Truncating behavior is confusing and forces allocations

Question

Truncating behavior is confusing and forces allocations

matklad opened this issue 3 years ago · comments

I expect the following test to pass:

#[test]
fn append() {
    let mut buf = "hello world".to_string();
    bs58::encode(&[92]).into(&mut buf).unwrap();
    assert_eq!("hello world2b", buf.as_str());
}

Instead, it fails, as the buf contains just "2b". That is, encoding discards existing data, rather than appending to it.

There are two problems with it:

it is surprising behavior. Standard library APIs like read_line always append. If overwriting is desired, the caller can call .clear()
it forces can force an allocation, if the user actually wants to append data to some existing buffer. This comes up when, for exmple, using sri-encoding hashes: "<algo-name>-<base58 encoded bytes>".

Nemo157 · Answer 1 · Wed Jul 07 2021 22:49:07 GMT+0800 (China Standard Time)

Agreed. Should be a pretty easy change and I think worth a breaking release.

Nemo157 · Answer 2 · Wed Jul 07 2021 23:04:10 GMT+0800 (China Standard Time)

Would you expect the same when decoding into a &mut Vec<u8> (vs &mut [u8])?

#[test]
fn append() {
    let mut buf = b"hello world".to_owned();
    bs58::decode("a").into(&mut buf).unwrap();
    assert_eq!(b"hello world!", buf.as_ref());
}

#[test]
fn no_append() {
    let mut buf = b"hello world".to_owned();
    bs58::decode("a").into(buf.as_mut()).unwrap();
    assert_eq!(b"!ello world", buf.as_ref());
}

Alex Kladov · Answer 3 · Wed Jul 07 2021 23:14:11 GMT+0800 (China Standard Time)

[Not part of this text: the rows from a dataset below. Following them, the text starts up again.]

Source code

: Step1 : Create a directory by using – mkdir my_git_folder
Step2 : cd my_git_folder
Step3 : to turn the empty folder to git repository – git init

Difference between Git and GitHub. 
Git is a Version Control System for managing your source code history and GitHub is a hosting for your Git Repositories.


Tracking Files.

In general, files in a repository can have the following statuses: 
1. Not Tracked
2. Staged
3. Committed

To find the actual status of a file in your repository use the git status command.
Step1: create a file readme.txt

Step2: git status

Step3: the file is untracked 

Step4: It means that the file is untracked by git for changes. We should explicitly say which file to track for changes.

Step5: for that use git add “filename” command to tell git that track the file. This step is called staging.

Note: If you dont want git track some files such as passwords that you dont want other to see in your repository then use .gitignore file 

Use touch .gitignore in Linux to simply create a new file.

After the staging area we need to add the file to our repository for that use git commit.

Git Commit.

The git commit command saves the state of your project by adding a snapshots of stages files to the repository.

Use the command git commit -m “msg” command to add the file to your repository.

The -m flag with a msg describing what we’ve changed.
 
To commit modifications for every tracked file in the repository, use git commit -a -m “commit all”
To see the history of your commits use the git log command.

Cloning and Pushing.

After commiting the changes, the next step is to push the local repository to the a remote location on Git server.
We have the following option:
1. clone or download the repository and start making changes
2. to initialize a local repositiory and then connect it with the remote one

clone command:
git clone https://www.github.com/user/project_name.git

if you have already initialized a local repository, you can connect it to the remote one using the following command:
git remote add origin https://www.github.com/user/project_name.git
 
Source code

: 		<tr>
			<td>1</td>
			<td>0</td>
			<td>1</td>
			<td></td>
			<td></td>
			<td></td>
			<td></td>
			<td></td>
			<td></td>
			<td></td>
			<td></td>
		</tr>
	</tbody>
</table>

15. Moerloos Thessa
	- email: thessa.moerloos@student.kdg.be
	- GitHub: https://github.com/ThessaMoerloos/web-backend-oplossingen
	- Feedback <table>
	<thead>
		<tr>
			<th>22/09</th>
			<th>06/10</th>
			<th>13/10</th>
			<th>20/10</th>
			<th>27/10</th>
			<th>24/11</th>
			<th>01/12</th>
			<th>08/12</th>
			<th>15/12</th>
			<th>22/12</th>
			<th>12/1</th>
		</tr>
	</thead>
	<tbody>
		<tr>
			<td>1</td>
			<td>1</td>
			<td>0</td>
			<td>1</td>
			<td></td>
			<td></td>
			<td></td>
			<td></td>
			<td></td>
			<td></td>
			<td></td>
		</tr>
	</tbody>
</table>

For Vec<u8>, I'd expect expect the same behavior as for String -- append the end.

For &mut [u8], I'd expect the same behavior as char::encode_utf8 -- overwrite the prefix, return the str slice of the data actually written.

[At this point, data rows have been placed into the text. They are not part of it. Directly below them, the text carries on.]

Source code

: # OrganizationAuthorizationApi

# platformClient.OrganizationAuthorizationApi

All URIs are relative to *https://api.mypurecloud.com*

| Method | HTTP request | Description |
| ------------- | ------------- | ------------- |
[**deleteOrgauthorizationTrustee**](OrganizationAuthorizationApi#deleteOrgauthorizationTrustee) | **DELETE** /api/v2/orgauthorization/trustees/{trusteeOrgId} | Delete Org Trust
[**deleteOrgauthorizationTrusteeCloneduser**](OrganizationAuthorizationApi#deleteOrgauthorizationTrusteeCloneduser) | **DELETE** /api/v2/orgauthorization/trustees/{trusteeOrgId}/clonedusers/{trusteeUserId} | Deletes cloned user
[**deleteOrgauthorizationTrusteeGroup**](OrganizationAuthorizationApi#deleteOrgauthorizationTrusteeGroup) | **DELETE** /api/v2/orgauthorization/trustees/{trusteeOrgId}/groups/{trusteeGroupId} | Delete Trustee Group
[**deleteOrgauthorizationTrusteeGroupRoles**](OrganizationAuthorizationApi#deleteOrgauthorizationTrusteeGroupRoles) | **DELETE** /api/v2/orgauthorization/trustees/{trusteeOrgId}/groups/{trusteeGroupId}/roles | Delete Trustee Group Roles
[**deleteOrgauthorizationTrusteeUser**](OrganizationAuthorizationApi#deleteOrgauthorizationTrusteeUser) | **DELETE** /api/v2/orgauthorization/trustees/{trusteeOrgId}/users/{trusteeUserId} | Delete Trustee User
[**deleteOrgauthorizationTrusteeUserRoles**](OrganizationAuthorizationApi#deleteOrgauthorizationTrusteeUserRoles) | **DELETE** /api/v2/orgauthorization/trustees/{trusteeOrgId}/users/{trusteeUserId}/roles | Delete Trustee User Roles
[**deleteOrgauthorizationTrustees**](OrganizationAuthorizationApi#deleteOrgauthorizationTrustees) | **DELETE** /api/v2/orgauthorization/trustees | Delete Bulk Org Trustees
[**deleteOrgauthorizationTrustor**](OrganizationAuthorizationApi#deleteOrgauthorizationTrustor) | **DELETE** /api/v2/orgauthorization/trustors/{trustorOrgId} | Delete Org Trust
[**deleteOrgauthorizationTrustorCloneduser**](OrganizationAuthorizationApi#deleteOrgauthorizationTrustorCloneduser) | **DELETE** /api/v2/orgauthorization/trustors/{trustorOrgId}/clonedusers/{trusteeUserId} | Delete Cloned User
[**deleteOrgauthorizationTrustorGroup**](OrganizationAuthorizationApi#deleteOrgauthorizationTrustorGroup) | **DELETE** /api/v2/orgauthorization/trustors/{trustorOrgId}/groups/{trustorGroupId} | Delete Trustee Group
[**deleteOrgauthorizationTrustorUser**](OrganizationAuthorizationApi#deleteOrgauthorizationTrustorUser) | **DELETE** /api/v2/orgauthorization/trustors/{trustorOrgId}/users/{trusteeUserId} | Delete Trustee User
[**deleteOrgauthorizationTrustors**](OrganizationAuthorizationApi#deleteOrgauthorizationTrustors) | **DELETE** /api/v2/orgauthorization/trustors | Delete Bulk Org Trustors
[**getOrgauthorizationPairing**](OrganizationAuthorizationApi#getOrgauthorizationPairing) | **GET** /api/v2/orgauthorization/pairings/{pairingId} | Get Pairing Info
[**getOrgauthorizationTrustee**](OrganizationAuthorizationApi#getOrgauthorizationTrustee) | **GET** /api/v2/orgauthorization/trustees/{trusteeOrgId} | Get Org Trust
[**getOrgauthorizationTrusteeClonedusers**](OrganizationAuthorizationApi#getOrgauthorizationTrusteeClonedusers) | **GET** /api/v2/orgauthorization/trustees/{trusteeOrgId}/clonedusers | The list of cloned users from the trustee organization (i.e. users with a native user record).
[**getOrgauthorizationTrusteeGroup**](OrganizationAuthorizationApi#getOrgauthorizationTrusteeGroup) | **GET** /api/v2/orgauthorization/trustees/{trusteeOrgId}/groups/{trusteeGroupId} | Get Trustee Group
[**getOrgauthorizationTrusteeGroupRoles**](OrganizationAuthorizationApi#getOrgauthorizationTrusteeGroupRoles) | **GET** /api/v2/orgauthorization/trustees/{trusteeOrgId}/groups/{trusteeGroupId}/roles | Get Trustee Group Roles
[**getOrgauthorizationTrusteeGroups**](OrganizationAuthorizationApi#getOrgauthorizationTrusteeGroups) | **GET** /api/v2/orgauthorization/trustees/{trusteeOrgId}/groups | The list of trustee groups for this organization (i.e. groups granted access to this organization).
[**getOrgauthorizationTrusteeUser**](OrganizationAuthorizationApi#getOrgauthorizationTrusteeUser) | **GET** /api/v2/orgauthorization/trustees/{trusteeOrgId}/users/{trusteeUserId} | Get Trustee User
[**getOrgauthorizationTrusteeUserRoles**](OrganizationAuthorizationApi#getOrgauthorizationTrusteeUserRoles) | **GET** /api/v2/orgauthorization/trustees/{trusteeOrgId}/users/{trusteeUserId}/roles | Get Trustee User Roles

Nemo157 · Answer 4 · Wed Jul 07 2021 23:17:19 GMT+0800 (China Standard Time)

Returning an &str would require checking/asserting utf-8 validity at that point, if you're doing more ASCII-only processing on the buffer (or never actually asserting it is a string) then you might want to delay that.

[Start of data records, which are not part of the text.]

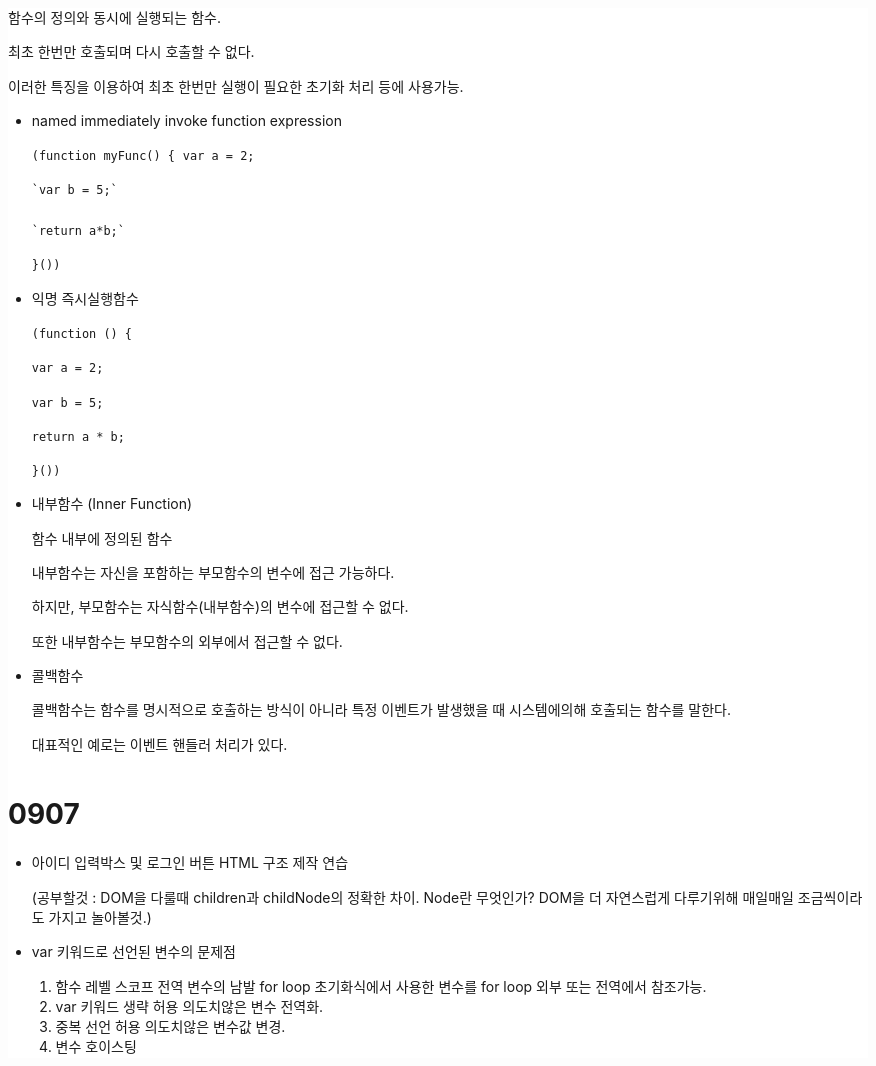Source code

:   함수의 정의와 동시에 실행되는 함수.

  최초 한번만 호출되며 다시 호출할 수 없다.

  이러한 특징을 이용하여 최초 한번만 실행이 필요한 초기화 처리 등에 사용가능.

  - named immediately invoke function expression

    `(function myFunc() {`
    ​	`var a = 2;` 

    	`var b = 5;` 
			
    	`return a*b;`

    `}())`

  - 익명 즉시실행함수

    `(function () {`

    `var a = 2;`

    `var b = 5;`

    `return a * b;`

    `}())`


- 내부함수 (Inner Function)

  함수 내부에 정의된 함수

  내부함수는 자신을 포함하는 부모함수의 변수에 접근 가능하다.

  하지만, 부모함수는 자식함수(내부함수)의 변수에 접근할 수 없다.

  또한 내부함수는 부모함수의 외부에서 접근할 수 없다.

- 콜백함수

  콜백함수는 함수를 명시적으로 호출하는 방식이 아니라 특정 이벤트가 발생했을 때 시스템에의해 호출되는 함수를 말한다.

  대표적인 예로는 이벤트 핸들러 처리가 있다.

<h1>0907</h1>


- 아이디 입력박스 및 로그인 버튼 HTML 구조 제작 연습



  (공부할것 : DOM을 다룰때 children과 childNode의 정확한 차이. Node란 무엇인가? DOM을 더 자연스럽게 다루기위해 매일매일 조금씩이라도 가지고 놀아볼것.)

- var 키워드로 선언된 변수의 문제점
  1. 함수 레벨 스코프
     전역 변수의 남발
     for loop 초기화식에서 사용한 변수를 for loop 외부 또는 전역에서 참조가능.
  2. var 키워드 생략 허용
     의도치않은 변수 전역화.
  3. 중복 선언 허용
     의도치않은 변수값 변경.
  4. 변수 호이스팅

Alex Kladov · Answer 5 · Wed Jul 07 2021 23:23:17 GMT+0800 (China Standard Time)

Hm, I think base58 guarantees that the encoded result is utf8, so no additional validation is necessary? If this assumption is correct, that returning &mut str allows the calling code to avoid utf8-validation and bounds checking. In any case, returning just usize signifying the amount of bytes written would be fine as well. Maybe retuning usize is even better: I wager that the main benefit for char's return type is not actaully eliding the check, but just basic conveniecne for cases where you'd want to encode char to a local [u8; 4], and then do something with the resulting string.

Nemo157 · Answer 6 · Wed Jul 07 2021 23:24:55 GMT+0800 (China Standard Time)

Yeah, it wouldn't need validating since the API guarantees it's ASCII, but I want to minimize the unsafe code here (currently the only unsafe code used is the bare minimum necessary to actually work with &mut str).